Twenty-Fifteen: the Millennium Development Goals book series

The project began with a series of workshops on Poverty and the MDG agenda in 2009. TY students wanted an action that would reflect their frustration and disappointment with the progress in the United Nations MDG programme. Two schools came up with a book project and Self Help Africa facilitated activities to explore MDG 1 simultaneously.

To enhance their awareness of Poverty the students devised an activity to allow them to ‘explore’ the consequences of poverty – this is available in the links section below.

Each of the books was paralleled with a student activity that helped explore the ‘emotional’ side of the issue and enhanced the student awareness and empathy.

The launch and marketing of each book was unique to each school involved and reflected their focus and needs. The books were also published by Self Help Africa and made available in bookstores for purchase (links available below).

The books aimed to be completed within the school year and books 1 & 2 managed to do that, while book 3 took longer.


Three publications have been produced to date:

  1. MDG 1 – Colaiste Bhride, Carnew and St Peter’s College, Dunboyne.
  2. MDG 2 – St Wolstan’s Community School, Celbridge.
  3. MDG 3 – Loreto Schools’ Network


The project began in 2009 and continues today. The project should finish by end 2015 – the time frame for the MDG targets.

3 Big Ideas

  • Provide a professional platform to empower and support students to comment on the MDG programme.
  • Enhance the awareness with an action activity that helped inform the students.
  • Launch the book to attract media attention and enhance this with presentations of the books at key events and to key, influential people.


  • An excellent book designer.
  • Print run of 500 books.
  • Art work – professional artists donated cover images and students provided internal work.
  • Enthusiastic teachers to motivate and coordinate the work in school.
  • Enthusiastic students who will work beyond class time on the project.
  • A core group of motivated students.
  • Funding for design and print – SHA provided this.


1. At least 2/3 workshops with students to explore the MDG theme and then the publication process.

2. The format of each of the books was set in this first publication;

  • Students writing and creating artwork on the topic.
  • Students writing to well known public figures in the worlds of art, media, music, film, government, etc and asking for their contributions on the issue.
  • SHA coordinated the work and sourced a designer (Alan Davis) to bring the publication to print (deadlines, formats, style, cover artwork, etc).
  • Students were the key participants in all steps of the publication – submissions, editing, marketing, launch, sales, etc.

Case Study: Each of the books had a different thematic focus and also a different learning activity

In book one Poverty Week is an excellent activity that was devised by the students as part of the project (see 4 above for link). This was a week long activity that limited access to luxury or consumer items. A full explanation can be seen in the project brochure but access to the following was limited or denied:

  • Mobile Phone
  • Water
  • Food
  • TV
  • Internet
  • Cosmetics

This involved students debating the rules to be imposed on themselves for the week. It also involved engaging with teachers on the logistics of the week eg. A safe but limited diet was discussed with Home Economics teacher. The student group had to agree monitoring the week – some activities self monitored and needing a degree of trust among the group.

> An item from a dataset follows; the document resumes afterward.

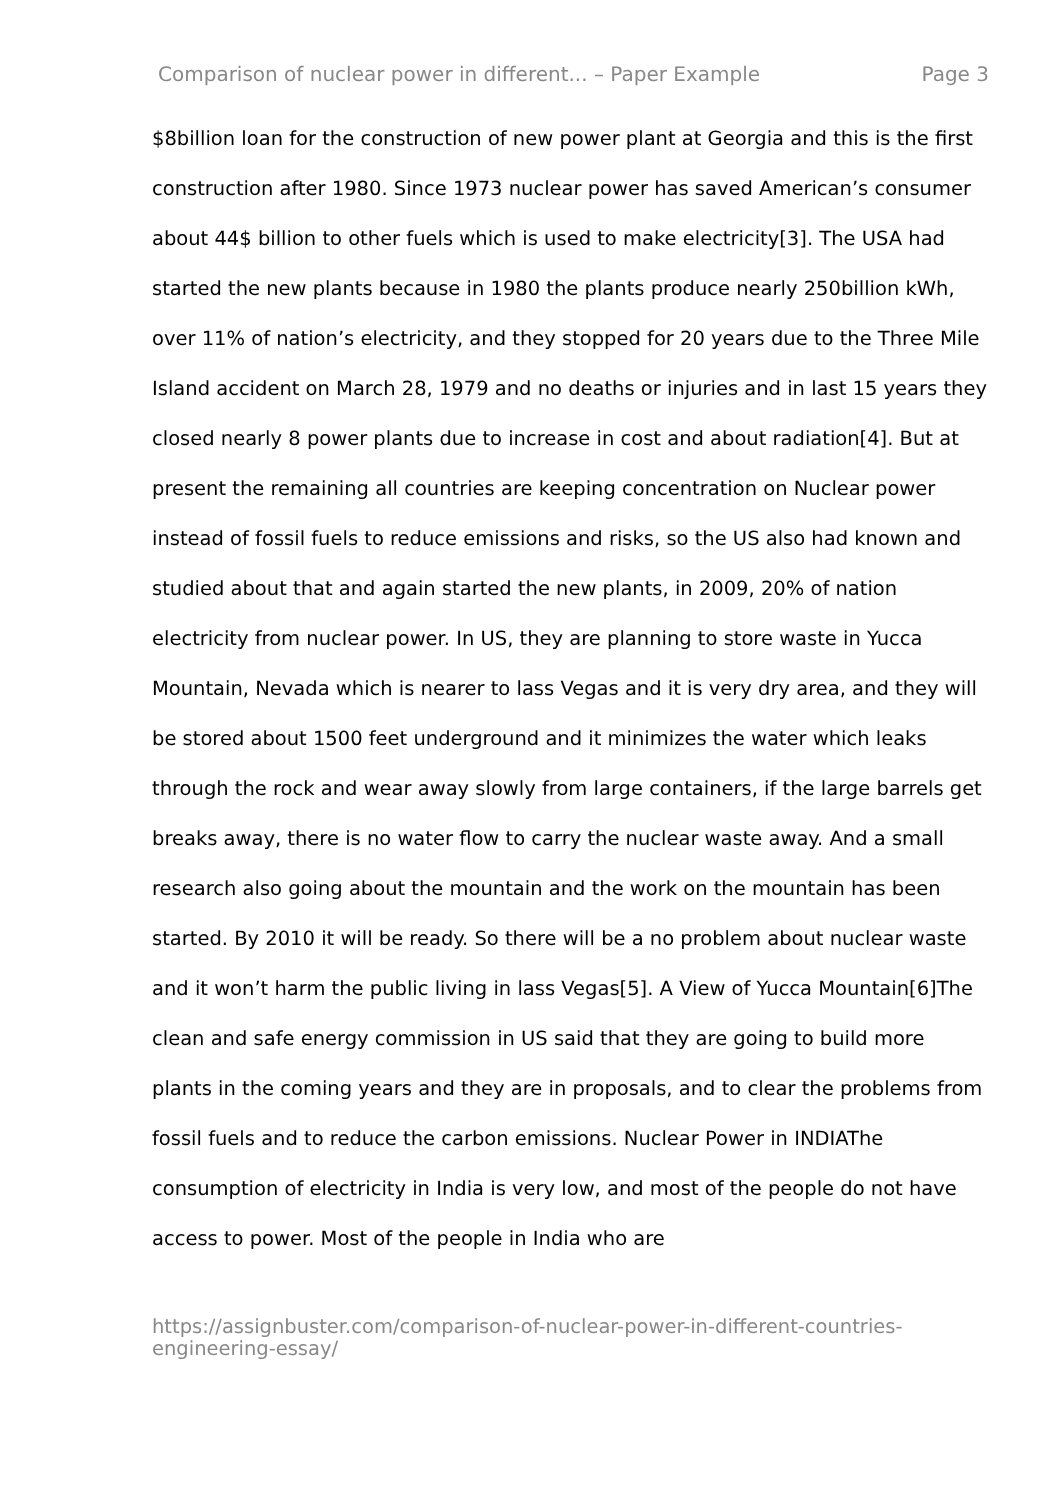Comparison of nuclear power in different... – Paper Example Page 3
$8billion loan for the construction of new power plant at Georgia and this is the first construction after 1980. Since 1973 nuclear power has saved American’s consumer about 44$ billion to other fuels which is used to make electricity[3]. The USA had started the new plants because in 1980 the plants produce nearly 250billion kWh, over 11% of nation’s electricity, and they stopped for 20 years due to the Three Mile Island accident on March 28, 1979 and no deaths or injuries and in last 15 years they closed nearly 8 power plants due to increase in cost and about radiation[4]. But at present the remaining all countries are keeping concentration on Nuclear power instead of fossil fuels to reduce emissions and risks, so the US also had known and studied about that and again started the new plants, in 2009, 20% of nation electricity from nuclear power. In US, they are planning to store waste in Yucca Mountain, Nevada which is nearer to lass Vegas and it is very dry area, and they will be stored about 1500 feet underground and it minimizes the water which leaks through the rock and wear away slowly from large containers, if the large barrels get breaks away, there is no water flow to carry the nuclear waste away. And a small research also going about the mountain and the work on the mountain has been started. By 2010 it will be ready. So there will be a no problem about nuclear waste and it won’t harm the public living in lass Vegas[5]. A View of Yucca Mountain[6]The clean and safe energy commission in US said that they are going to build more plants in the coming years and they are in proposals, and to clear the problems from fossil fuels and to reduce the carbon emissions. Nuclear Power in INDIAThe consumption of electricity in India is very low, and most of the people do not have access to power. Most of the people in India who are
https://assignbuster.com/comparison-of-nuclear-power-in-different-countries-engineering-essay/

All students kept a personal diary during the week. The objective was to enhance awareness of poverty and therefore gain the ‘right’ to ask others to comment through the book project.

Project Learning

  • Enthusiastic teachers are essential to drive the process.
  • Enthusiastic and motivated students (core Group) are essential.
  • Focus on communications among the group, between schools and with SHA schools officer essential.
  • Keep the issue to the front always – remind students why they are dong this and how it can help fight poverty and injustice.
  • A ‘public’ school activity enhances the enthusiasm of students.
  • Begin all aspects of the project early – submissions, editing, marketing, launch, etc – form student groups with responsibility for each aspect of the project.
  • Although commercial bookstores are good for promotion, they absorb most of the price of the book. Look to local, independent stores and libraries for promoting the publication.
  • Submissions from ‘outside’ personalities needs persistent follow-up. A personal connection is the best source of success in getting a reply.
  • One high profile contributor can open the gates to others eg Sebastian Barry’s input to Book 1, encouraged other well known writers – Seamus Heaney, etc.

Measuring Impact

  • The impact of the book was measured by the participation and enthusiasm of the students.
  • A book project needs constant professional and objective comment – engage with publishers or others to set the standard.
  • The quality of the books was measured by critical reviews through the media.

Links to Project Activities

  • On-going project link and how to get involved (prepare your own book on the MDGs), access fact sheets on the MDGs
  • Poverty Week activity used by schools in Book One on
  • Purchasing copies of books 1, 2, & 3 from Self Help Africa’s online shop.

Other Information

The timing of the project depended on completing one book each school year – this set a deadline of 2015 and a possible 7 books. This has been difficult to achieve and MDGs 4 & 5 are being ‘processed’ with a number of schools during 2013/14.